- Listed entries -
· · ·

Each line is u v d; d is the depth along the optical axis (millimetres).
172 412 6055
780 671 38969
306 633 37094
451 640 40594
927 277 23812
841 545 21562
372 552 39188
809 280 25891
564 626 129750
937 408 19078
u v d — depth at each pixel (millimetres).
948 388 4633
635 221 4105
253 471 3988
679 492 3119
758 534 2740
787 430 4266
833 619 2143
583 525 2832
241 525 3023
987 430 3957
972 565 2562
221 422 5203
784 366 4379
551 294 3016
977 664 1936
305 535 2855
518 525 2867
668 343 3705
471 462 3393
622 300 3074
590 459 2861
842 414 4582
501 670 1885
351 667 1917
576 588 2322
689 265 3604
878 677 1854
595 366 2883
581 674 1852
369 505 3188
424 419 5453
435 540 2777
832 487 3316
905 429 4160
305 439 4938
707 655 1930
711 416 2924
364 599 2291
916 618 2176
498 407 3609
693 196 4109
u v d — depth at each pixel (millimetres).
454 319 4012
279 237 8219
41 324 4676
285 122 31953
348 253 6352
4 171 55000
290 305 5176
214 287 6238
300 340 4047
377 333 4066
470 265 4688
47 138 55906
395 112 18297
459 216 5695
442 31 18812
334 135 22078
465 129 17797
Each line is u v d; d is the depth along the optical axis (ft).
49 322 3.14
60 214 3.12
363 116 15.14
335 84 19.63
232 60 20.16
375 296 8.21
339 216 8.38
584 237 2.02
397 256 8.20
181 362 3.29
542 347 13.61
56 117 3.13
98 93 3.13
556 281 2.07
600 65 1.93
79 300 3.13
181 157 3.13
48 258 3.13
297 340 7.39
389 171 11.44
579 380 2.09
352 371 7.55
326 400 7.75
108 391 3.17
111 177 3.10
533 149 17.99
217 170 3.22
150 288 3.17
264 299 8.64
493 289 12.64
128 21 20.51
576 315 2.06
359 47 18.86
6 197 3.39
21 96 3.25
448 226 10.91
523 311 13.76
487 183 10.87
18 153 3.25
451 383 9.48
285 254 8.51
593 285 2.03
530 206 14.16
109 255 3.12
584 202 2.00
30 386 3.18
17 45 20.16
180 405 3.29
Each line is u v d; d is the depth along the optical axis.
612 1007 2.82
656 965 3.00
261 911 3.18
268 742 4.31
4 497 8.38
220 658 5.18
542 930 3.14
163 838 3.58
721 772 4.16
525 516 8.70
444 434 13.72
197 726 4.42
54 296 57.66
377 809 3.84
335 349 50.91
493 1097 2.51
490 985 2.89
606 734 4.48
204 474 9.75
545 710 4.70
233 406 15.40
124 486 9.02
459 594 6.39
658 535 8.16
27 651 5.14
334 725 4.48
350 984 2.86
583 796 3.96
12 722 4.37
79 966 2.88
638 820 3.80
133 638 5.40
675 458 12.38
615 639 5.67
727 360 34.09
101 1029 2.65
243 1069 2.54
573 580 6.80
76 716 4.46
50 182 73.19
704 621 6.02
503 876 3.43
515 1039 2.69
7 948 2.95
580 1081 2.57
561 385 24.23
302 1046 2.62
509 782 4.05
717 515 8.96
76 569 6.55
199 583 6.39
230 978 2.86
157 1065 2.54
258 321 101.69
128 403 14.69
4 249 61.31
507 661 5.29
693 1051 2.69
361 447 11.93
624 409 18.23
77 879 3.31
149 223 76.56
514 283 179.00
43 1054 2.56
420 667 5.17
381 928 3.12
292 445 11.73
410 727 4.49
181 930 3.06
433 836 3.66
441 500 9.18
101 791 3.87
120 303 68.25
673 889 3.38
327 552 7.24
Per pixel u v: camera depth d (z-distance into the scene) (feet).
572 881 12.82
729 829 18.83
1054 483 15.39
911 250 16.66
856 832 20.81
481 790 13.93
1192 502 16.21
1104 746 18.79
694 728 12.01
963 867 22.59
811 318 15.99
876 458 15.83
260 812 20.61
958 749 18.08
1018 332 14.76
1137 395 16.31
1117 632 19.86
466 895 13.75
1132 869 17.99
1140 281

· · ·

- Task instructions -
Output each line of the data exactly as it stands above.

- Exercise output -
Each line is u v d; d is the depth along the optical axis (millimetres).
172 412 6055
780 671 38969
306 633 37094
451 640 40594
927 277 23812
841 545 21562
372 552 39188
809 280 25891
564 626 129750
937 408 19078
u v d — depth at each pixel (millimetres).
948 388 4633
635 221 4105
253 471 3988
679 492 3119
758 534 2740
787 430 4266
833 619 2143
583 525 2832
241 525 3023
987 430 3957
972 565 2562
221 422 5203
784 366 4379
551 294 3016
977 664 1936
305 535 2855
518 525 2867
668 343 3705
471 462 3393
622 300 3074
590 459 2861
842 414 4582
501 670 1885
351 667 1917
576 588 2322
689 265 3604
878 677 1854
595 366 2883
581 674 1852
369 505 3188
424 419 5453
435 540 2777
832 487 3316
905 429 4160
305 439 4938
707 655 1930
711 416 2924
364 599 2291
916 618 2176
498 407 3609
693 196 4109
u v d — depth at each pixel (millimetres).
454 319 4012
279 237 8219
41 324 4676
285 122 31953
348 253 6352
4 171 55000
290 305 5176
214 287 6238
300 340 4047
377 333 4066
470 265 4688
47 138 55906
395 112 18297
459 216 5695
442 31 18812
334 135 22078
465 129 17797
Each line is u v d; d is the depth along the optical axis (ft).
49 322 3.14
60 214 3.12
363 116 15.14
335 84 19.63
232 60 20.16
375 296 8.21
339 216 8.38
584 237 2.02
397 256 8.20
181 362 3.29
542 347 13.61
56 117 3.13
98 93 3.13
556 281 2.07
600 65 1.93
79 300 3.13
181 157 3.13
48 258 3.13
297 340 7.39
389 171 11.44
579 380 2.09
352 371 7.55
326 400 7.75
108 391 3.17
111 177 3.10
533 149 17.99
217 170 3.22
150 288 3.17
264 299 8.64
493 289 12.64
128 21 20.51
576 315 2.06
359 47 18.86
6 197 3.39
21 96 3.25
448 226 10.91
523 311 13.76
487 183 10.87
18 153 3.25
451 383 9.48
285 254 8.51
593 285 2.03
530 206 14.16
109 255 3.12
584 202 2.00
30 386 3.18
17 45 20.16
180 405 3.29
Each line is u v d; d is the depth along the optical axis.
612 1007 2.82
656 965 3.00
261 911 3.18
268 742 4.31
4 497 8.38
220 658 5.18
542 930 3.14
163 838 3.58
721 772 4.16
525 516 8.70
444 434 13.72
197 726 4.42
54 296 57.66
377 809 3.84
335 349 50.91
493 1097 2.51
490 985 2.89
606 734 4.48
204 474 9.75
545 710 4.70
233 406 15.40
124 486 9.02
459 594 6.39
658 535 8.16
27 651 5.14
334 725 4.48
350 984 2.86
583 796 3.96
12 722 4.37
79 966 2.88
638 820 3.80
133 638 5.40
675 458 12.38
615 639 5.67
727 360 34.09
101 1029 2.65
243 1069 2.54
573 580 6.80
76 716 4.46
50 182 73.19
704 621 6.02
503 876 3.43
515 1039 2.69
7 948 2.95
580 1081 2.57
561 385 24.23
302 1046 2.62
509 782 4.05
717 515 8.96
76 569 6.55
199 583 6.39
230 978 2.86
157 1065 2.54
258 321 101.69
128 403 14.69
4 249 61.31
507 661 5.29
693 1051 2.69
361 447 11.93
624 409 18.23
77 879 3.31
149 223 76.56
514 283 179.00
43 1054 2.56
420 667 5.17
381 928 3.12
292 445 11.73
410 727 4.49
181 930 3.06
433 836 3.66
441 500 9.18
101 791 3.87
120 303 68.25
673 889 3.38
327 552 7.24
Per pixel u v: camera depth d (z-distance into the scene) (feet).
572 881 12.82
729 829 18.83
1054 483 15.39
911 250 16.66
856 832 20.81
481 790 13.93
1192 502 16.21
1104 746 18.79
694 728 12.01
963 867 22.59
811 318 15.99
876 458 15.83
260 812 20.61
958 749 18.08
1018 332 14.76
1137 395 16.31
1117 632 19.86
466 895 13.75
1132 869 17.99
1140 281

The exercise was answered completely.